Résultat : des cancéreux immunodéprimés sont bloqués dans des réduits pendant des heures et parfois pendant des jours ; tout comme des femmes faisant des fausses couches. Même des malades en fin de vie sont entassés ensemble, comme l’a raconté une infirmière en soins palliatifs du nord-est de l’Angleterre : elle a vu deux mourants entourés de leurs familles sans la moindre intimité pour ces derniers moments. « J’avais l’impression de voir un film horrible que je ne pouvais pas arrêter », raconte l’infirmière.

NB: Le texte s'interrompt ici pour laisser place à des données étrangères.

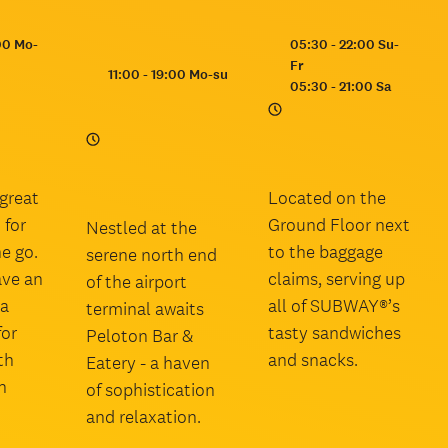
Opening
00 Mo-
05:30 - 22:00 Su-
hours:
Fr
Opening
11:00 - 19:00 Mo-su
05:30 - 21:00 Sa
hours:
great
Located on the
 for
Ground Floor next
Nestled at the
e go.
to the baggage
serene north end
ave an
claims, serving up
of the airport
la
all of SUBWAY®’s
terminal awaits
for
tasty sandwiches
Peloton Bar &
th
and snacks.
Eatery - a haven
n
of sophistication
and relaxation.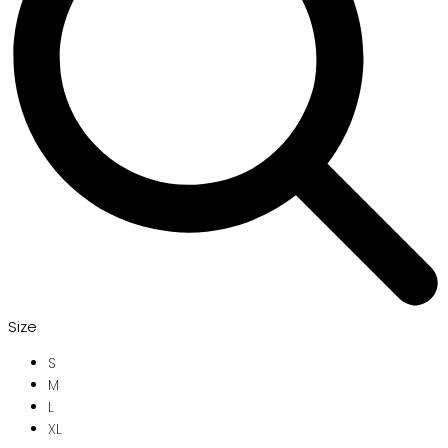
Size
S
M
L
XL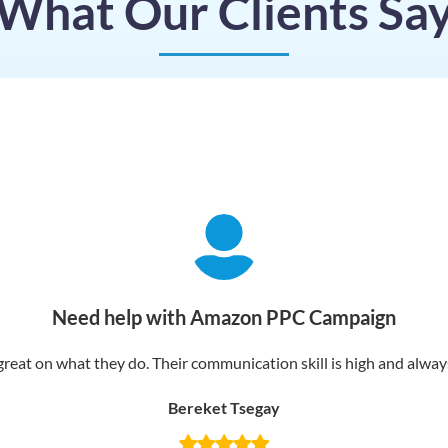
What Our Clients Sa
Need help with Amazon PPC Campaign
reat on what they do. Their communication skill is high and always 
Bereket Tsegay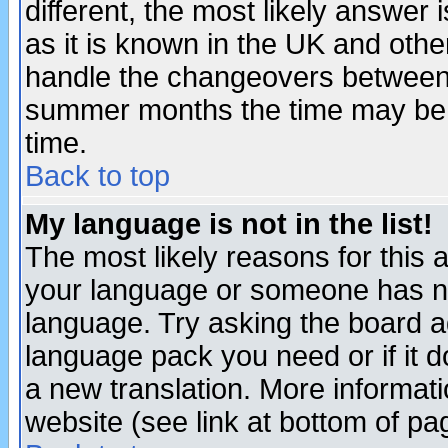
different, the most likely answer
as it is known in the UK and othe
handle the changeovers between 
summer months the time may be an
time.
Back to top
My language is not in the list!
The most likely reasons for this ar
your language or someone has not
language. Try asking the board adm
language pack you need or if it do
a new translation. More informa
website (see link at bottom of pa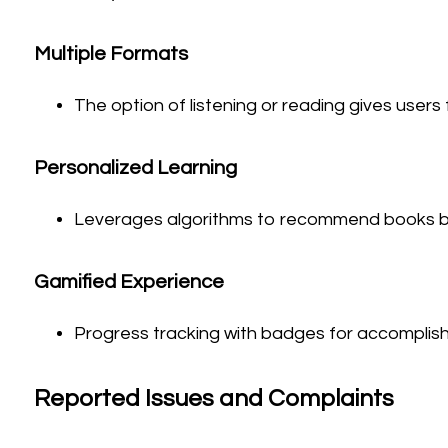
Multiple Formats
The option of listening or reading gives users 
Personalized Learning
Leverages algorithms to recommend books ba
Gamified Experience
Progress tracking with badges for accomplis
Reported Issues and Complaints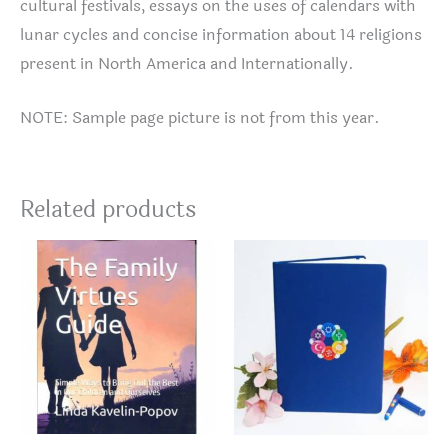
cultural festivals, essays on the uses of calendars with
lunar cycles and concise information about 14 religions
present in North America and Internationally.
NOTE: Sample page picture is not from this year.
Related products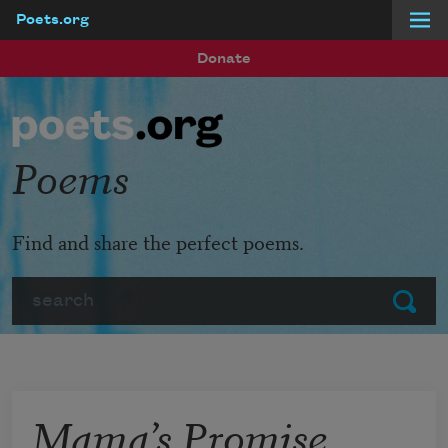
Poets.org
Skip to main content
Donate
Poems
Find and share the perfect poems.
Search
Submit
Mama’s Promise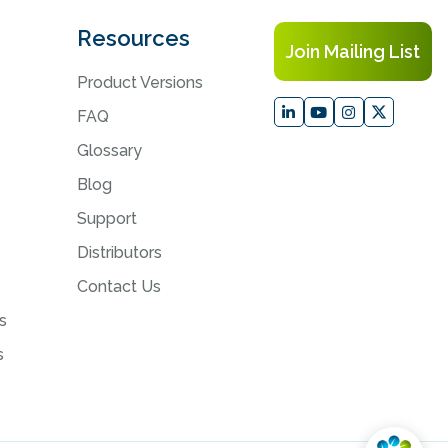
Resources
Join Mailing List
Product Versions
FAQ
Glossary
Blog
Support
Distributors
Contact Us
s
s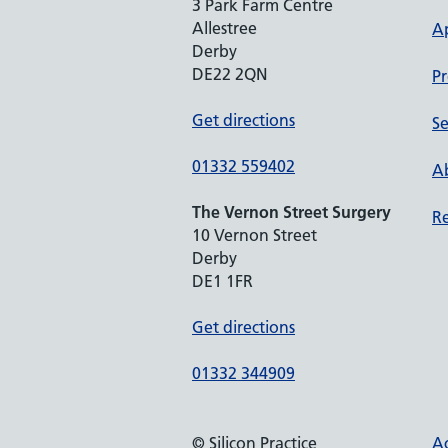
3 Park Farm Centre
Allestree
A
Derby
DE22 2QN
Pr
Get directions
Se
01332 559402
Ab
The Vernon Street Surgery
Re
10 Vernon Street
Derby
DE1 1FR
Get directions
01332 344909
© Silicon Practice
Ac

Des décès aux urgences parce que les couloirs sont bloqués par des brancards
De manière générale, les infirmières parlent de vieillards que l’on soigne dans « des conditions inhumaines, dignes du tiers-monde ». Les statistiques officielles notent que les longues attentes aux urgences sont liées à plus de 300 décès par semaine, tandis qu’en 2024, 518.000 patients ont attendu aux urgences pendant plus de douze heures : c’est 23 fois plus qu’en 2019.
La situation entraîne la démoralisation chez les soignants : une infirmière raconte ainsi avoir craqué lorsqu’elle a vu une vieille dame démente demander en vain qu’on l’aide à aller aux toilettes avant de finir en pleurs sur son brancard. « Voir cette dame, apeurée et soumise à des conditions dignes d’un animal m’a brisée. Quand j’ai fini mon service, j’ai présenté ma démission sans perspective d’emploi. Je refuse de travailler en un lieu où ce genre d’événement est quotidien », a-t-elle témoigné dans le rapport.
Neuf infirmières sur dix estiment que la sécurité des soins n’est pas assurée ; elles sont nombreuses à raconter que les problèmes ne se limitent pas aux urgences mais se retrouvent dans d’autres services, y compris en oncologie.
Aux urgences au Royaume-Uni, c’est « pire » que sous le covid
Aujourd’hui, et c’est heureux, des soignants s’indignent de ce manque de dignité accordé aux patients les plus âgés, les plus fragiles, les plus démunis.
Mais la situation était prévisible, elle s’est progressivement dégradée, devenant même « pire qu’au moment du covid », confie une infirmière britannique ; et les responsables politiques s’en rejettent la faute. On voit mal les choses s’arranger…
Inéluctablement, pourtant, la manière dont on considère ces patients abandonnés et maltraités ne saura qu’évoluer. L’insensibilisation des soignants se fera par leur exposition quotidienne à l’inhumanité ; on s’arme face à la souffrance, surtout quand on n’y peut rien, et l’empathie s’émousse. Ou alors ils se révolteront. Dans les deux cas, la « délivrance » des malades apparaîtra comme un bien : vite, une piqûre, et le problème sera réglé. Place aux jeunes ! C’est de cette manière qu’on promeut la culture de mort.